Na Tunísia, o assassinato de uma das principais lideranças políticas de oposição do país fez com que o mundo mais uma vez voltasse os olhos para o berço da chamada Primavera Árabe. Em janeiro de 2011, a revolta popular conseguiu derrubar o então presidente Zine al-Abidine Ben Ali, dando início a um processo que mudaria não apenas a realidade do Oriente Médio, mas também criando um dos mais importantes eventos políticos e sociais do século 21. A situação na Tunísia parecia até certo ponto resolvida, principalmente porque a população e as instituições nacionais conseguiram realizar eleições limpas, permitindo que um novo governo – eleito pelo voto da maioria – assumisse o poder.
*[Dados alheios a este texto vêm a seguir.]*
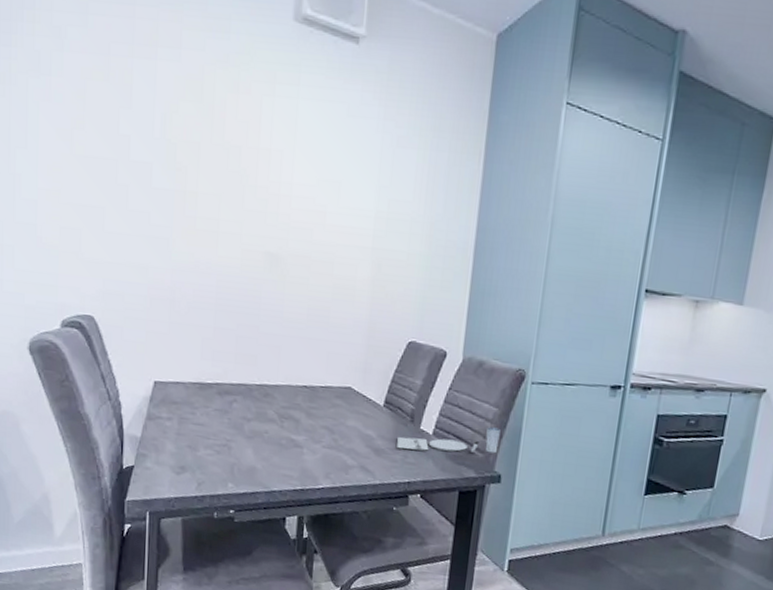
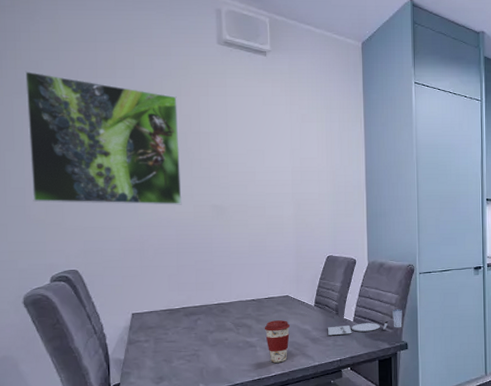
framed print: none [43,39,233,247] -> present [24,70,182,205]
coffee cup: none [315,417,350,473] -> present [264,320,291,363]

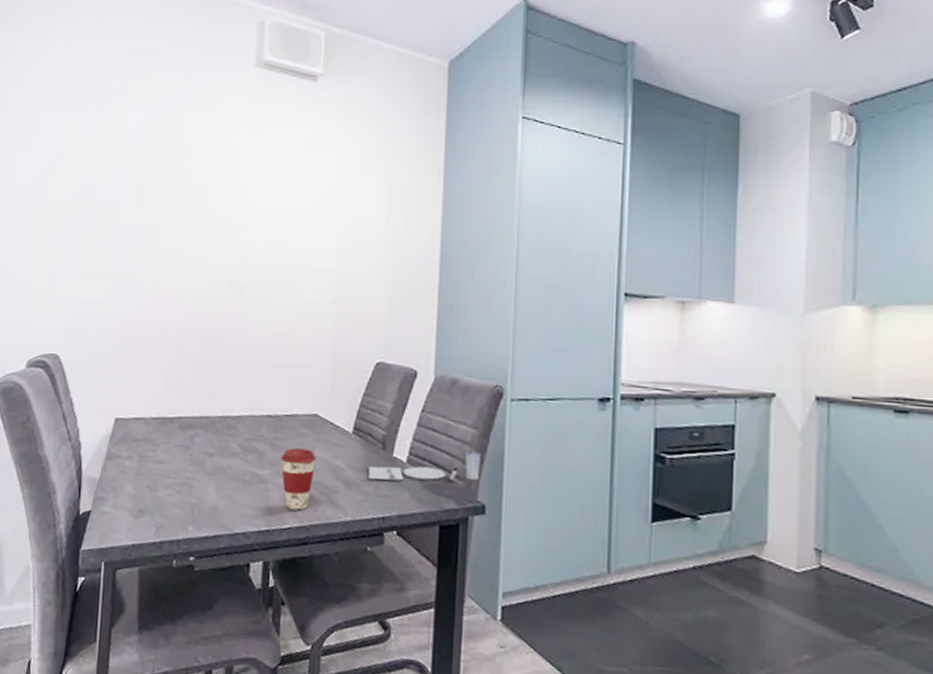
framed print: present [24,70,182,205] -> none [19,102,199,278]

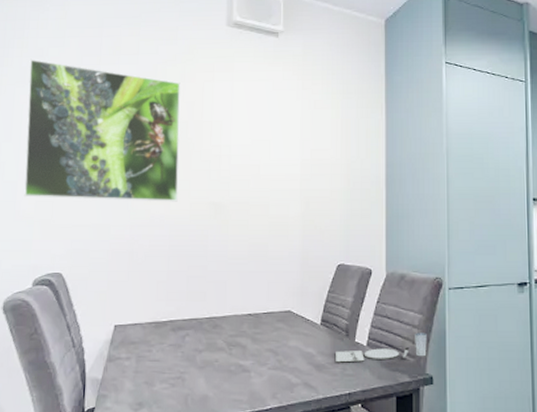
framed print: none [19,102,199,278] -> present [24,58,180,202]
coffee cup: present [280,448,317,511] -> none [260,340,292,393]

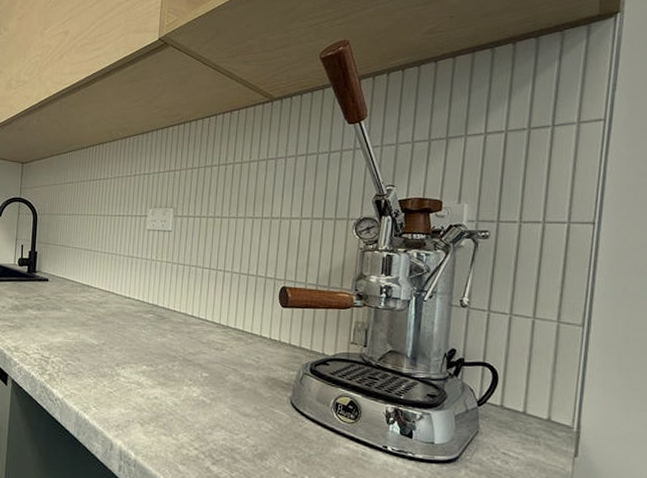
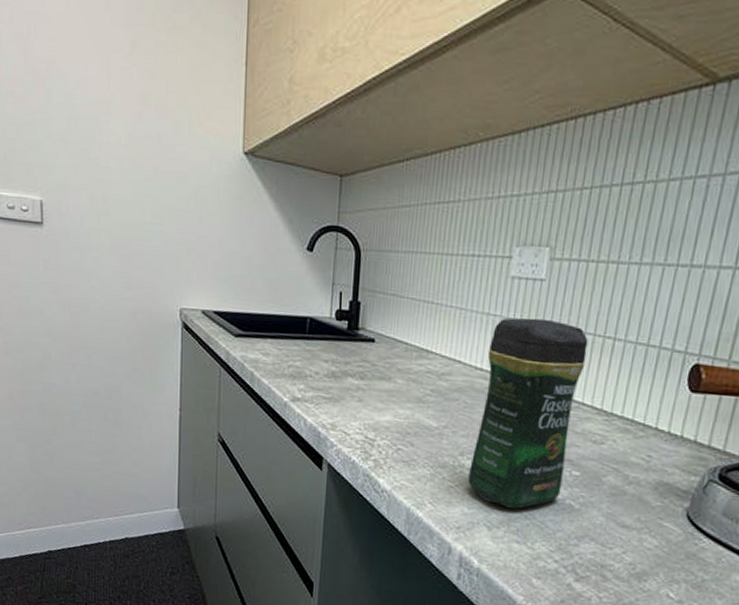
coffee jar: none [124,258,206,407] -> present [468,317,589,509]

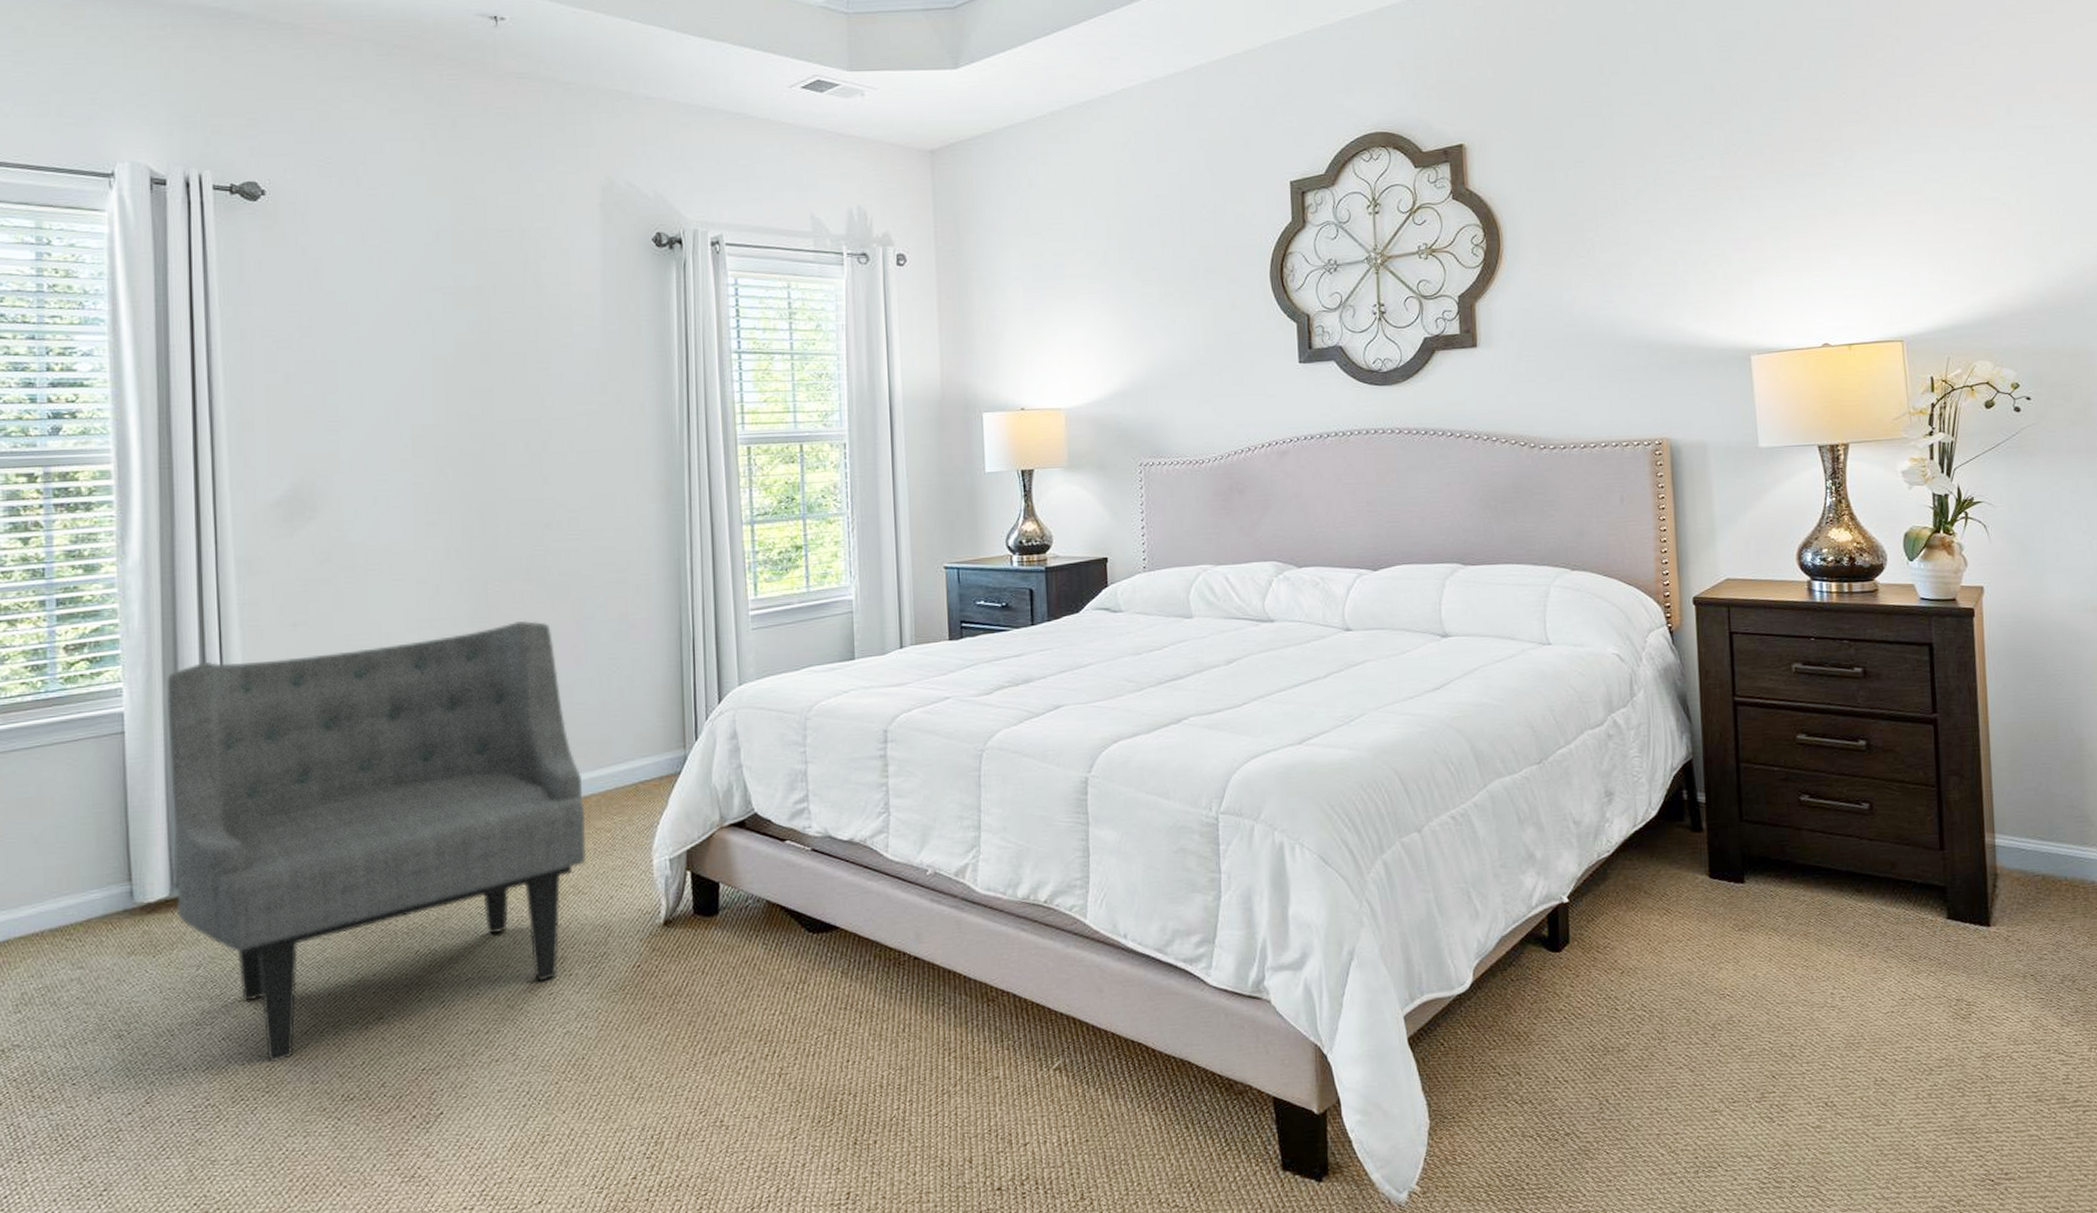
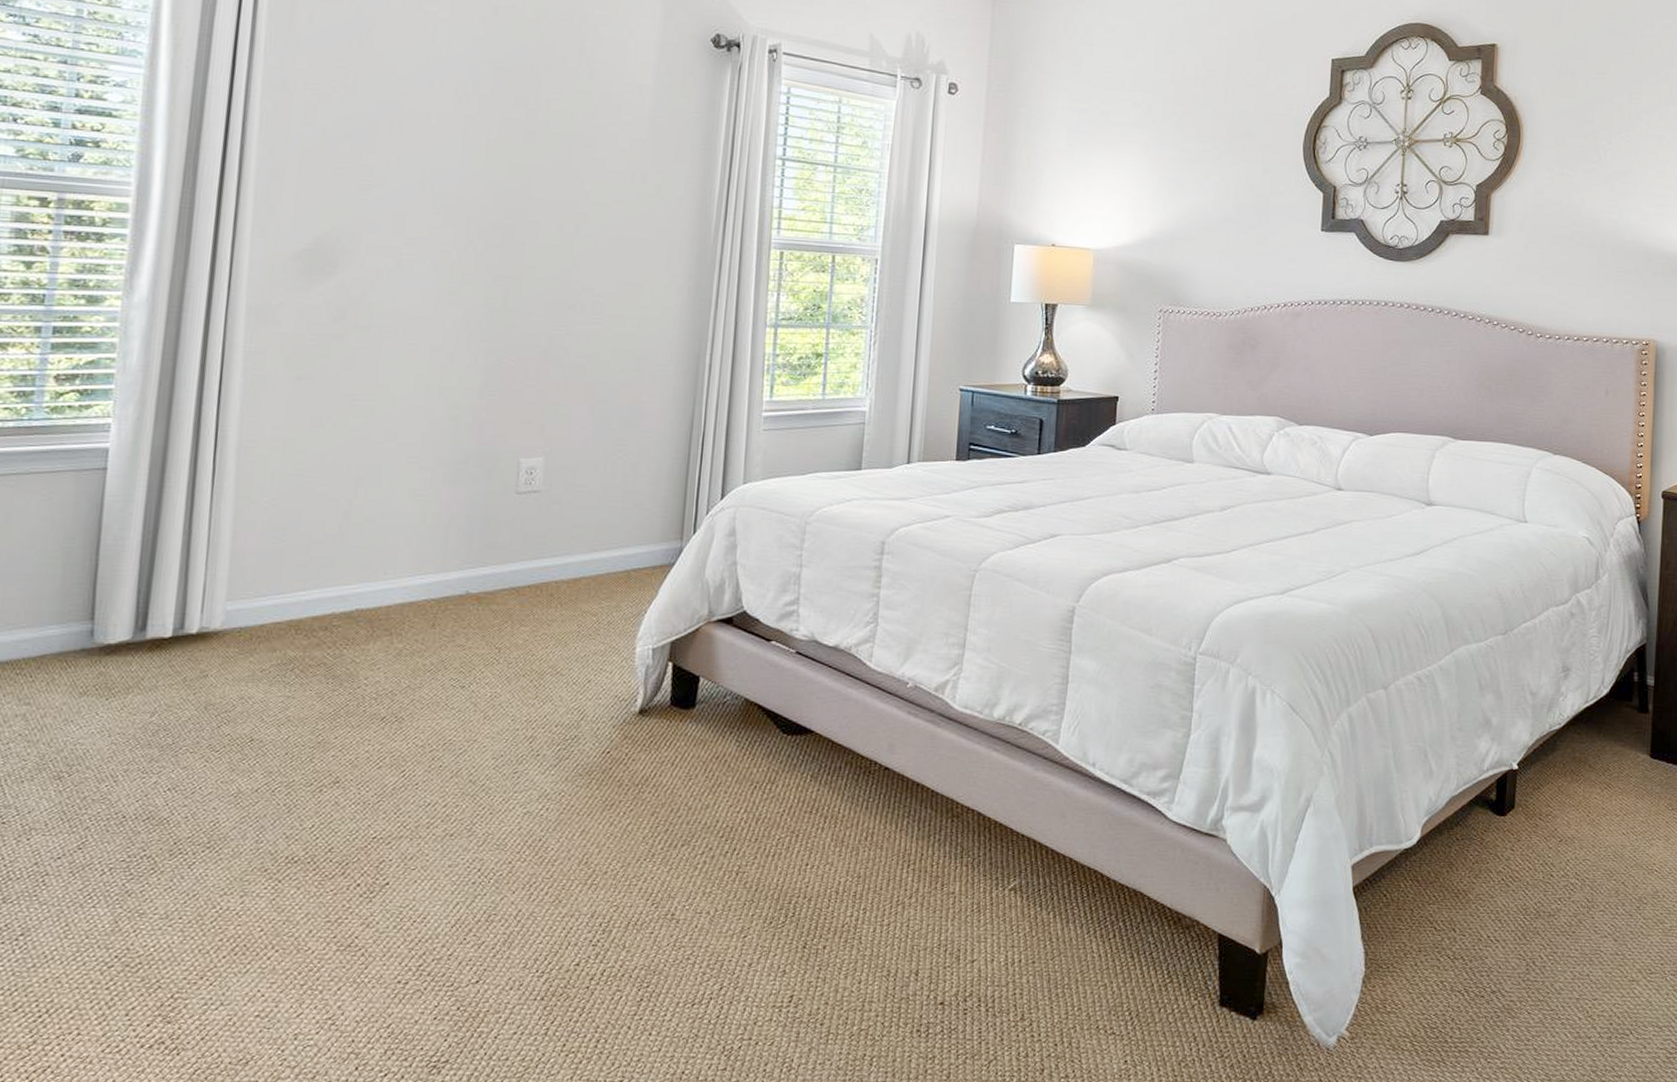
armchair: present [166,620,587,1062] -> none [138,398,574,817]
Mas um tiro disparado contra Chokri Belaid acendeu o sinal de alerta. Não somente porque soa muito estranho que uma das principais vozes críticas ao governo seja para sempre calada pela violência, mas também porque coloca em xeque o próprio processo da Primavera Árabe. Assim como em Egito e Líbia, a Tunísia ainda não havia conseguido revolucionar a vida dos cidadãos comuns, que foram às ruas, de maneira espontânea e apartidária, exigir eleições livres, imprensa livre, emprego e acesso à possibilidade de viver num país mais justo.
É difícil imaginar processos políticos regionais importantes como movimentos únicos e restritos a um único país. À exceção de Israel, o Oriente Médio é formado por Estados que apresentam características comuns também naquilo que pode ser considerado negativo; por exemplo, o histórico de líderes ditatoriais que se apoderaram dos cargos e baniram qualquer grupo de oposição. Quando os tunisianos derrubaram Ben Ali, a influência que esta conquista teve sobre as pessoas dos países vizinhos provocou uma onda de manifestações similares e que, de uma forma ou de outra, acabou também alcançando um ponto fundamental em parte deles: a queda de ditaduras históricas.
A dúvida agora, justamente por todas essas questões, é quais os impactos do assassinato de um líder de oposição no processo ainda em curso nos países árabes do Oriente Médio. Principalmente no Egito, o maior país árabe e também um importante pilar estratégico da política regional. Curiosamente, Tunísia e Egito passam por momentos similares: ambos derrubaram ditadores históricos, realizaram eleições e acabaram por eleger partidos islâmicos que dizem ser possível adotar princípios e práticas religiosas ao mesmo tempo em que defendem a democracia. É no mínimo complicado pensar numa forma prática de estabelecer limites, principalmente porque estamos falando de grupos que se mantiveram clandestinos durante os anos de ditadura e que agora precisaram se reinventar para assumir a liderança política.
Na época das eleições na Tunísia escrevi sobre o Ennahda, partido vencedor das eleições e que busca imprimir modelo similar ao da Turquia, onde, bem ou mal, o islamismo político encontrou uma maneira de ser o protagonista bem sucedido de um cenário democrático. O problema é que não se alcança este tipo de equilíbrio bastante complexo de uma hora para outra. E os turcos têm suas próprias particularidades. Resta saber como o tiro que matou Belaid vai influenciar os acontecimentos de agora em diante. As manifestações que já tomam as ruas do país devem prosseguir, até porque a população e a oposição não estão dando sinais de que irão aceitar as soluções paliativas do governo.